■ **PARTS OF THE EXERCISE**
1. Transcribe the passage of the Bronco thread below, starting with "# 1974 ford" and going on through "way I want it.".
2. In the Bronco thread below, which two tires is antman1984 considering, and in what size?

■ **TEXT**
────────────────

# 1974 ford bronco



## antman1984

After about 20 years of searching on and off for a rust free bronco I finally got one. Now I will start the final touches to make it the exact way I want it.


----------



## Oldblue

Nice !


----------



## bluefin

That is a nice one. 
I always keep my eyes out for the '76 model - dual tanks and ac are handy.


----------



## Sgrem

Killer man!
(Notice my avatar....built by me.)


----------



## antman1984

Thanks guys, heading to the shop today for a tune up and brake repair then off to discount tire for new rims and tires.


----------



## BATWING

What a find! Post up the progress.


----------



## firedog4$

Want to keep it rust free ? Keep it out of the salt water.


----------



## Friendswoodmatt

I have one -- I am prob gonna sell soon-- was a very fun project


----------



## antman1984

Oh yea, no salt water for this one.
I was thinking about putting the nitto ridge grapplers on it or the new bf goodrich mt km3's What do yall think. 305/70/17.


----------



## saltwatersensations

Nice! Dream truck for me.


----------



## antman1984

Thanks guys


----------



## gman1772

antman1984 said:


> Oh yea, no salt water for this one.
> I was thinking about putting the nitto ridge grapplers on it or the new bf goodrich mt km3's What do yall think. 305/70/17.


Cooper makes a private label tire called Hercules. Their Terra Trac II tire has a good look and doesn't highway hum. Nice looking truck. Congrats.

────────────────

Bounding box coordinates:
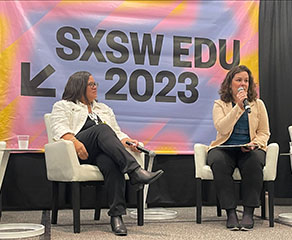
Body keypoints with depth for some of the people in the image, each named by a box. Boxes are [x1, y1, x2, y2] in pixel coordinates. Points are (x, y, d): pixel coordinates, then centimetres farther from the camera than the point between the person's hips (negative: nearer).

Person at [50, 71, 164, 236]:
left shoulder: (104, 109, 33)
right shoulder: (63, 106, 19)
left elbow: (117, 133, 25)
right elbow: (60, 129, 0)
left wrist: (128, 141, 1)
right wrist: (74, 141, -21)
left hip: (102, 153, 3)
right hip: (79, 154, -3)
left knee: (111, 163, -36)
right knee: (102, 129, -34)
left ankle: (117, 215, -42)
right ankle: (135, 171, -47)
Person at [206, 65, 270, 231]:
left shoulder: (258, 104, 13)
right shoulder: (220, 104, 8)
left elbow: (264, 132, 11)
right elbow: (222, 128, -11)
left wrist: (254, 143, -11)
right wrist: (238, 107, -14)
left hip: (249, 149, 1)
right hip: (224, 148, -1)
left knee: (255, 162, -34)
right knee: (218, 162, -35)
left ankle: (249, 212, -27)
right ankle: (230, 212, -29)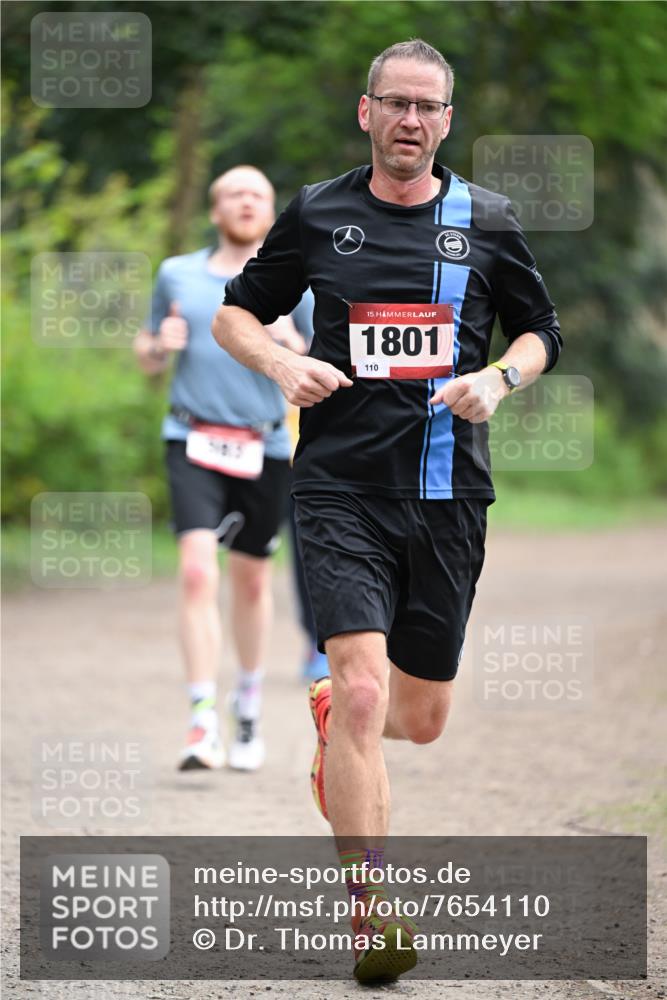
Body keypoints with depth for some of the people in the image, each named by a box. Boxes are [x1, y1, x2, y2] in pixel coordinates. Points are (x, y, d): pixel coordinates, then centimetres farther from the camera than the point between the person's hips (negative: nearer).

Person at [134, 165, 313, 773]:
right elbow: (148, 360, 19)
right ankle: (203, 723, -19)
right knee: (197, 572, -17)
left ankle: (249, 710, 33)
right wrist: (161, 345, -4)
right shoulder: (177, 276, 8)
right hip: (193, 443, -1)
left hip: (266, 449, 1)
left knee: (251, 581, 11)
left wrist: (292, 345, -12)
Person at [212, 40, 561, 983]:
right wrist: (284, 364, -7)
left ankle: (331, 717, 47)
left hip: (449, 491, 3)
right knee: (364, 691, -19)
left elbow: (541, 331, 17)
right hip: (342, 488, -2)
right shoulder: (317, 214, 3)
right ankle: (370, 909, -15)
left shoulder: (486, 221, 6)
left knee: (422, 717, 11)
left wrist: (499, 377, -4)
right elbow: (234, 313, 14)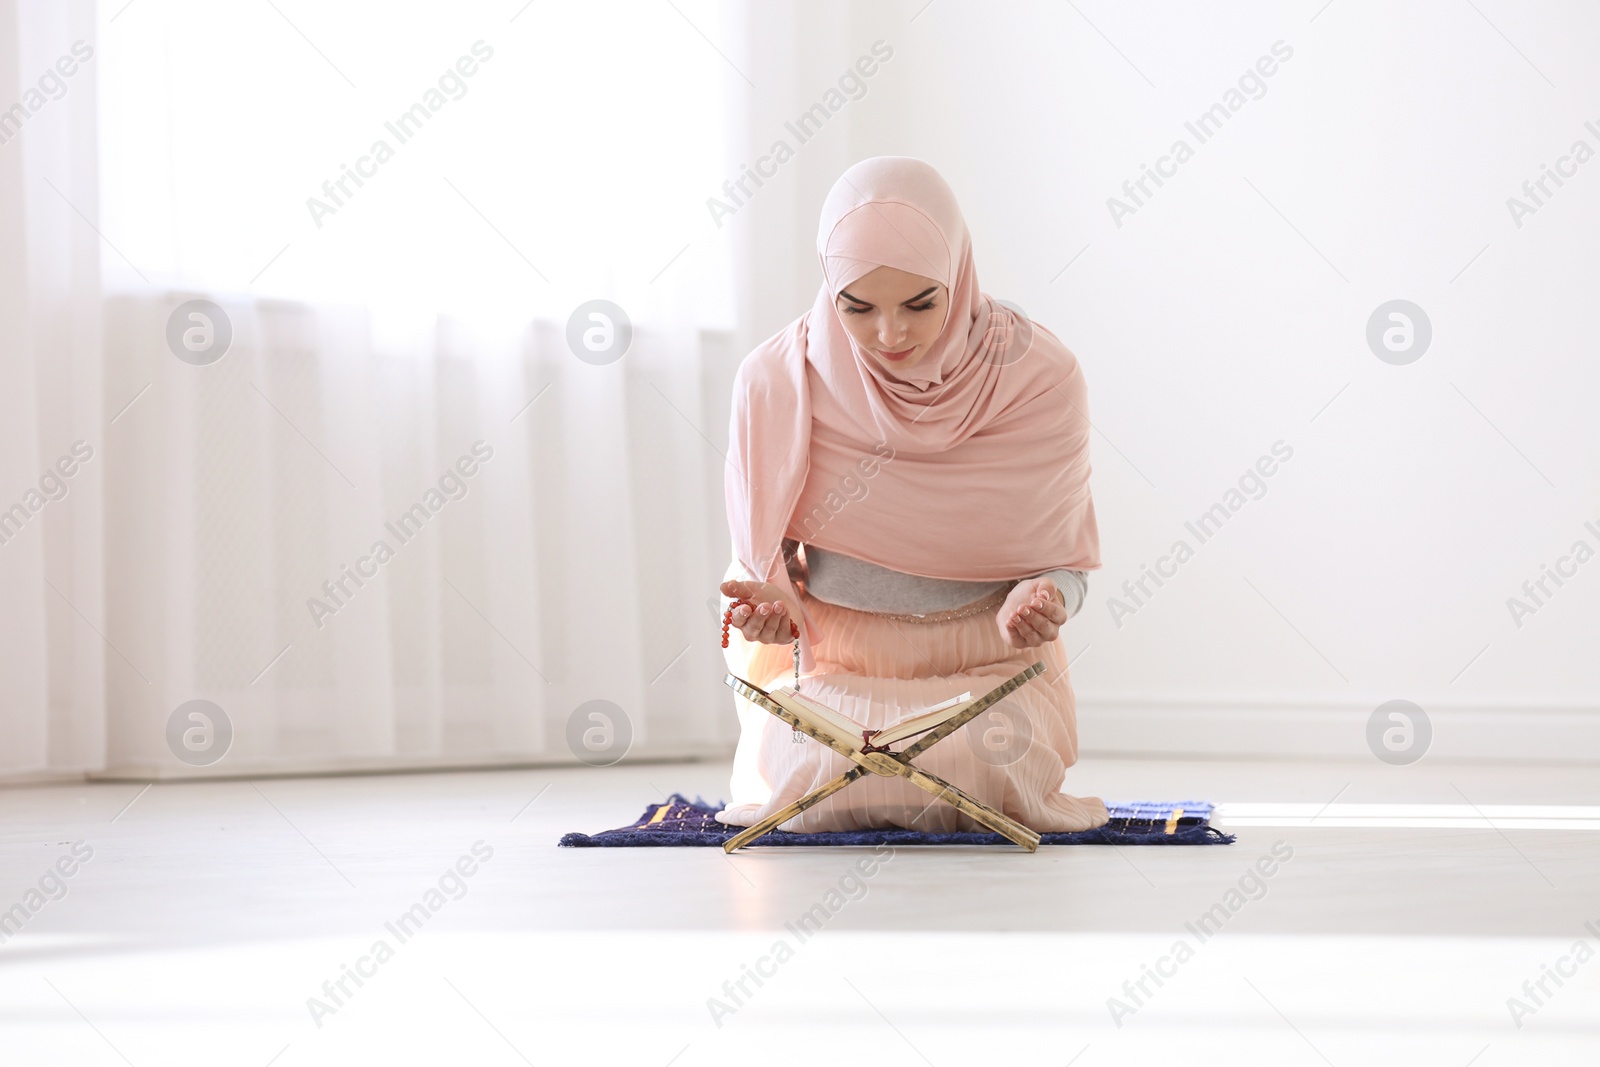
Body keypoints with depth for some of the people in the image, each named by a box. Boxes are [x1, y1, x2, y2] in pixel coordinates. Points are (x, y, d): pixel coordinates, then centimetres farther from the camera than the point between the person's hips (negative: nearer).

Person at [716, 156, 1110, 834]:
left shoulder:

────────────────

■ **LIST OF SOLUTIONS**
1.
# 1974 ford bronco



## antman1984

After about 20 years of searching on and off for a rust free bronco I finally got one. Now I will start the final touches to make it the exact way I want it.

2. The Nitto Ridge Grapplers or the new BF Goodrich MT KM3's, in 305/70/17.